Yesterday’s evacuation of the prime minister from the Lodge has been linked to the Chinese dance troupe Shen Yun, following a bomb threat emailed to the group that warned of explosives if Australian performances proceeded.
What is Shen Yun?
Shen Yun, which translates to “divine rhythms,” markets itself as a revival of “traditional Chinese culture” and “China before communism.” Established in 2006 by the Falun Gong spiritual movement and based in New York, the classical Chinese dance and music company tours globally.
Their productions combine dance, orchestral music and digital backdrops with narrative elements that often depict the persecution of Falun Gong practitioners in China.
Falun Gong is a new religious movement, established in 1992, rooted in traditional Chinese qigong meditation practices with moral teachings from Buddhism and Daoism. The Chinese government banned the organization as illegal in 1999.
Falun Gong has grown into a transnational Chinese dissident movement with religious clout, a political message and a cultural mission. Shen Yun is one of Falun Gong’s media and culture outreach organizations, alongside The Epoch Times newspaper. The dance company regularly tours across 36 countries, often performing in elite cultural venues.
The dance company is best understood as a hybrid cultural-political formation, simultaneously a cultural performance enterprise, a diasporic religious movement, a political messaging vehicle, and cultural diplomacy from exile.
What criticism has Shen Yun faced?
Officials from the People’s Republic of China have heavily criticized Shen Yun, calling the group an “evil religion” and a “cult” with destructive power, and a political vehicle presenting a distorted version of Chinese culture.
The group also faces criticism outside of China. A 2024 New York Times report detailed poor treatment of injured dancers, and one dancer brought a lawsuit against Shen Yun, alleging it operates as a “forced labour scheme” exploiting young dancers.
How does Shen Yen use cultural diplomacy?
Supporters believe Shen Yun preserves authentic Chinese heritage and the true Chinese spirit, despite the Chinese government’s repression of Falun Gong practitioners beyond its borders.
Traditionally, cultural representation and diplomacy have been the domain of nation-states. Shen Yun inverts this model, using dance to advance a narrative in direct contest to the Chinese state’s definition and representation of Chinese culture.
The company does not share the official Chinese “positive energy,” but instead shares a story about struggle, survival, repression and resistance, highlighting their version of classical Chinese culture.
Shen Yun is contesting China’s cultural authority. In Shen Yun’s performances, cultural authenticity is created by the diaspora and the people, not the state.
A new geopolitics
Shen Yun is especially keen to spread their values in the western liberal cultural marketplace.

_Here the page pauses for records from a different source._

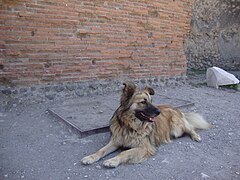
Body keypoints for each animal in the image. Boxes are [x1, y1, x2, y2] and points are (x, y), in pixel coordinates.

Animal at [81, 81, 211, 167]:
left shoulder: (144, 147)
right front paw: (90, 157)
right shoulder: (116, 141)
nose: (158, 112)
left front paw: (112, 160)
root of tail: (175, 108)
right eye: (143, 102)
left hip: (177, 128)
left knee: (190, 128)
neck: (130, 126)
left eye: (151, 101)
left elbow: (125, 152)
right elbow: (101, 151)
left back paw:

Performances are staged in mainstream theatres, marketed as high culture (tickets in the current Australian tour range from approximately $100-$300), and protected under norms of artistic freedom. These spaces have become a venue for geopolitical tensions.
The bomb threat – though authorities found no evidence linking it to the Chinese government – illustrates how quickly cultural performance can become entangled with national security anxieties.
The Shen Yun controversy is a symptom of a new geopolitical condition. Culture, religion and political legitimacy are increasingly entangled across borders. Australia, like many liberal democracies, will likely see more of these disputes in the years ahead.
In an era of transnational media and diaspora mobilization, cultural performances can carry significant political weight – even in the form of classical dance and music.
Shen Yun’s success depends on its hybridity as a performing arts company, a diasporic religious movement operation, a commercial entity and a political messaging platform.
The Shen Yun case illustrates the fragmentation of cultural sovereignty. Competing actors are engaged in ongoing struggles to define what counts as authentic Chinese culture and who represents it.
Western cultural venues – and today, the Lodge – have become key battlegrounds in this contest.